** START OF Supplied passage **

Go To Project Gutenberg

Thursday, November 17, 2005

Bruce and I met with Jack’s first-grade teachers today during the lunch hour. Also present at the meeting was Jack’s principal. Later, Jack’s former kindergarten teacher wandered in to the meeting to give her two-cents. And later, his new second grade teacher came in for introductions.

Yes, it has been decided. The Monday after Thanksgiving, Jack will move up to second grade.

It was a good meeting and though I felt like we were inconveniencing everyone present, they were all gracious and affirming.

Two years ago, when we decided to wait until Jack was age six to start him in kindergarten, I thought that the pivotal, painful decision regarding his education was done and over with. He would go through school one year ahead of Sabrina, and it would mean that there would be two elementary years when all four kids were going to be in school together. I loved the idea of Evan in kindergarten with Ellie in second-grade, Sabrina in fourth, and Jack in fifth. I pictured Jack graduating high school at the end of his eighteenth year instead of at the tender age of seventeen. I pictured him being the first in his class to drive, rather than the last. I imagined him always have an edge academically, emotionally, and physically. A lot of factors went into our decision to start him late. It was such a nice picture.

** END OF Supplied passage **

Aim of the exercise:
Will you repeat, word for word, the part of the journal entry about Jack's school placement that opens with the words containing "Two years ago, when" and closes with "a nice picture."?

** START OF Provided data **

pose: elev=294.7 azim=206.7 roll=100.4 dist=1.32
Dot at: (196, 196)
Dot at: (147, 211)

** END OF Provided data **
** START OF Provided data **

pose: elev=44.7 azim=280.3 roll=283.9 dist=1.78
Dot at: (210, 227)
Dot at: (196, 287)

** END OF Provided data **

The response:
Two years ago, when we decided to wait until Jack was age six to start him in kindergarten, I thought that the pivotal, painful decision regarding his education was done and over with. He would go through school one year ahead of Sabrina, and it would mean that there would be two elementary years when all four kids were going to be in school together. I loved the idea of Evan in kindergarten with Ellie in second-grade, Sabrina in fourth, and Jack in fifth. I pictured Jack graduating high school at the end of his eighteenth year instead of at the tender age of seventeen. I pictured him being the first in his class to drive, rather than the last. I imagined him always have an edge academically, emotionally, and physically. A lot of factors went into our decision to start him late. It was such a nice picture.